Saved entries

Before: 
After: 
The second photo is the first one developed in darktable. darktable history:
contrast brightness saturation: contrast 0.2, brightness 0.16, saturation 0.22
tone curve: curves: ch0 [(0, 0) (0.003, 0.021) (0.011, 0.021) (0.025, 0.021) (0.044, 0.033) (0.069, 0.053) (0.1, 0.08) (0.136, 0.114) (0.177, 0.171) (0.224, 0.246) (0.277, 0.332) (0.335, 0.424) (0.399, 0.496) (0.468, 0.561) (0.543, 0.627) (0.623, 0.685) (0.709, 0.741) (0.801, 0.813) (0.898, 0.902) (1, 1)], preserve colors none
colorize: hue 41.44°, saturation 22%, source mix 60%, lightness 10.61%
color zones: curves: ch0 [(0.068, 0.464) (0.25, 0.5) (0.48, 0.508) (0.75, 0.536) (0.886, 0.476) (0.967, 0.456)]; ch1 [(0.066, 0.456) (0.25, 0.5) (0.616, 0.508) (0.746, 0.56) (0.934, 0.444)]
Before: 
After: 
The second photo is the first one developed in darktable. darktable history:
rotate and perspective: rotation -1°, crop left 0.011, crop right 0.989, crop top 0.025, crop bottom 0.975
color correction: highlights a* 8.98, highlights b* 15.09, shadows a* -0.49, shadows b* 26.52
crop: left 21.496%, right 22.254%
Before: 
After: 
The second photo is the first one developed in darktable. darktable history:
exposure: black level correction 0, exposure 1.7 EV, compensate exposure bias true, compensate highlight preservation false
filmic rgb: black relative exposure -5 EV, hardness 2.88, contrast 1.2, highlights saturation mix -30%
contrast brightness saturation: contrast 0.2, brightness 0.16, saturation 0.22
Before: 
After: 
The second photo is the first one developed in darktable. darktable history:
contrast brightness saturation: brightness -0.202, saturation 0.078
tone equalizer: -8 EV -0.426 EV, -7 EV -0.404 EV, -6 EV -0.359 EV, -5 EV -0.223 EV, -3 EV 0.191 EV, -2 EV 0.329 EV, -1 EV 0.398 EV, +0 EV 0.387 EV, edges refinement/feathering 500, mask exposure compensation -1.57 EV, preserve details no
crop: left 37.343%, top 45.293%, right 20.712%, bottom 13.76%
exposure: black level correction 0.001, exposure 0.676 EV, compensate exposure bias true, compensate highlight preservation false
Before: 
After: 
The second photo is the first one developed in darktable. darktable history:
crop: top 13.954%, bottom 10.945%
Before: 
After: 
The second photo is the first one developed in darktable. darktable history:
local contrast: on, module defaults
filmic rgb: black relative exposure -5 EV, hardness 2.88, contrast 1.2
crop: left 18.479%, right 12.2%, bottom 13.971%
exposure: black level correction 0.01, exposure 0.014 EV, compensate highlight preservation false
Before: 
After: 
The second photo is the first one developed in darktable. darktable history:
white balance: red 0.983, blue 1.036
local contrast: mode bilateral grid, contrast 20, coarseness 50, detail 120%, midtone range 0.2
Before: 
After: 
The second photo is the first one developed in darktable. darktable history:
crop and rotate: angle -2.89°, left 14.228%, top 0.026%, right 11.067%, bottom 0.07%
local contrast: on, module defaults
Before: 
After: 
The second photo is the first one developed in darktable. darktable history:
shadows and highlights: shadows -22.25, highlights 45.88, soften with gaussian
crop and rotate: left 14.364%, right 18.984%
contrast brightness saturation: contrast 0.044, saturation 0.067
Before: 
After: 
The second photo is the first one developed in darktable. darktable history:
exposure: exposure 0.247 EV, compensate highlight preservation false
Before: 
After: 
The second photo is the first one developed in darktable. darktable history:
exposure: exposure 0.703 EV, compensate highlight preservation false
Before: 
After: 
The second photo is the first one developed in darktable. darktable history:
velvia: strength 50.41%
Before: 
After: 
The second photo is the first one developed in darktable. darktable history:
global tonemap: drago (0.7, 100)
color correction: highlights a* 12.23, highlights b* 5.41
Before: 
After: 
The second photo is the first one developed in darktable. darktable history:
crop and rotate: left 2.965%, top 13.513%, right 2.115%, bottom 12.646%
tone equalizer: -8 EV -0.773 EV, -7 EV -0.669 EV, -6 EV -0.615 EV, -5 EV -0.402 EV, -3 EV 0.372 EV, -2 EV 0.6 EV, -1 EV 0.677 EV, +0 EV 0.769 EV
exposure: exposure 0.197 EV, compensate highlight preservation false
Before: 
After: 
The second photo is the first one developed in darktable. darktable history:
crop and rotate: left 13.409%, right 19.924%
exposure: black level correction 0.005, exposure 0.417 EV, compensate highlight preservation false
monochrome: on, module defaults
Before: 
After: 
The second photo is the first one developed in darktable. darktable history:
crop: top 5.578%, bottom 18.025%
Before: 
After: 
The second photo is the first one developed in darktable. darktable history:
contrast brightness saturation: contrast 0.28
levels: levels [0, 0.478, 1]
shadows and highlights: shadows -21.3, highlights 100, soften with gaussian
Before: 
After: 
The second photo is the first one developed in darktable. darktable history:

» The exercise:
Copy the records again, putting "edit history" wherever "darktable history" appears and changing nothing else.

» Finished exercise:
Before: 
After: 
The second photo is the first one developed in darktable. edit history:
contrast brightness saturation: contrast 0.2, brightness 0.16, saturation 0.22
tone curve: curves: ch0 [(0, 0) (0.003, 0.021) (0.011, 0.021) (0.025, 0.021) (0.044, 0.033) (0.069, 0.053) (0.1, 0.08) (0.136, 0.114) (0.177, 0.171) (0.224, 0.246) (0.277, 0.332) (0.335, 0.424) (0.399, 0.496) (0.468, 0.561) (0.543, 0.627) (0.623, 0.685) (0.709, 0.741) (0.801, 0.813) (0.898, 0.902) (1, 1)], preserve colors none
colorize: hue 41.44°, saturation 22%, source mix 60%, lightness 10.61%
color zones: curves: ch0 [(0.068, 0.464) (0.25, 0.5) (0.48, 0.508) (0.75, 0.536) (0.886, 0.476) (0.967, 0.456)]; ch1 [(0.066, 0.456) (0.25, 0.5) (0.616, 0.508) (0.746, 0.56) (0.934, 0.444)]
Before: 
After: 
The second photo is the first one developed in darktable. edit history:
rotate and perspective: rotation -1°, crop left 0.011, crop right 0.989, crop top 0.025, crop bottom 0.975
color correction: highlights a* 8.98, highlights b* 15.09, shadows a* -0.49, shadows b* 26.52
crop: left 21.496%, right 22.254%
Before: 
After: 
The second photo is the first one developed in darktable. edit history:
exposure: black level correction 0, exposure 1.7 EV, compensate exposure bias true, compensate highlight preservation false
filmic rgb: black relative exposure -5 EV, hardness 2.88, contrast 1.2, highlights saturation mix -30%
contrast brightness saturation: contrast 0.2, brightness 0.16, saturation 0.22
Before: 
After: 
The second photo is the first one developed in darktable. edit history:
contrast brightness saturation: brightness -0.202, saturation 0.078
tone equalizer: -8 EV -0.426 EV, -7 EV -0.404 EV, -6 EV -0.359 EV, -5 EV -0.223 EV, -3 EV 0.191 EV, -2 EV 0.329 EV, -1 EV 0.398 EV, +0 EV 0.387 EV, edges refinement/feathering 500, mask exposure compensation -1.57 EV, preserve details no
crop: left 37.343%, top 45.293%, right 20.712%, bottom 13.76%
exposure: black level correction 0.001, exposure 0.676 EV, compensate exposure bias true, compensate highlight preservation false
Before: 
After: 
The second photo is the first one developed in darktable. edit history:
crop: top 13.954%, bottom 10.945%
Before: 
After: 
The second photo is the first one developed in darktable. edit history:
local contrast: on, module defaults
filmic rgb: black relative exposure -5 EV, hardness 2.88, contrast 1.2
crop: left 18.479%, right 12.2%, bottom 13.971%
exposure: black level correction 0.01, exposure 0.014 EV, compensate highlight preservation false
Before: 
After: 
The second photo is the first one developed in darktable. edit history:
white balance: red 0.983, blue 1.036
local contrast: mode bilateral grid, contrast 20, coarseness 50, detail 120%, midtone range 0.2
Before: 
After: 
The second photo is the first one developed in darktable. edit history:
crop and rotate: angle -2.89°, left 14.228%, top 0.026%, right 11.067%, bottom 0.07%
local contrast: on, module defaults
Before: 
After: 
The second photo is the first one developed in darktable. edit history:
shadows and highlights: shadows -22.25, highlights 45.88, soften with gaussian
crop and rotate: left 14.364%, right 18.984%
contrast brightness saturation: contrast 0.044, saturation 0.067
Before: 
After: 
The second photo is the first one developed in darktable. edit history:
exposure: exposure 0.247 EV, compensate highlight preservation false
Before: 
After: 
The second photo is the first one developed in darktable. edit history:
exposure: exposure 0.703 EV, compensate highlight preservation false
Before: 
After: 
The second photo is the first one developed in darktable. edit history:
velvia: strength 50.41%
Before: 
After: 
The second photo is the first one developed in darktable. edit history:
global tonemap: drago (0.7, 100)
color correction: highlights a* 12.23, highlights b* 5.41
Before: 
After: 
The second photo is the first one developed in darktable. edit history:
crop and rotate: left 2.965%, top 13.513%, right 2.115%, bottom 12.646%
tone equalizer: -8 EV -0.773 EV, -7 EV -0.669 EV, -6 EV -0.615 EV, -5 EV -0.402 EV, -3 EV 0.372 EV, -2 EV 0.6 EV, -1 EV 0.677 EV, +0 EV 0.769 EV
exposure: exposure 0.197 EV, compensate highlight preservation false
Before: 
After: 
The second photo is the first one developed in darktable. edit history:
crop and rotate: left 13.409%, right 19.924%
exposure: black level correction 0.005, exposure 0.417 EV, compensate highlight preservation false
monochrome: on, module defaults
Before: 
After: 
The second photo is the first one developed in darktable. edit history:
crop: top 5.578%, bottom 18.025%
Before: 
After: 
The second photo is the first one developed in darktable. edit history:
contrast brightness saturation: contrast 0.28
levels: levels [0, 0.478, 1]
shadows and highlights: shadows -21.3, highlights 100, soften with gaussian
Before: 
After: 
The second photo is the first one developed in darktable. edit history:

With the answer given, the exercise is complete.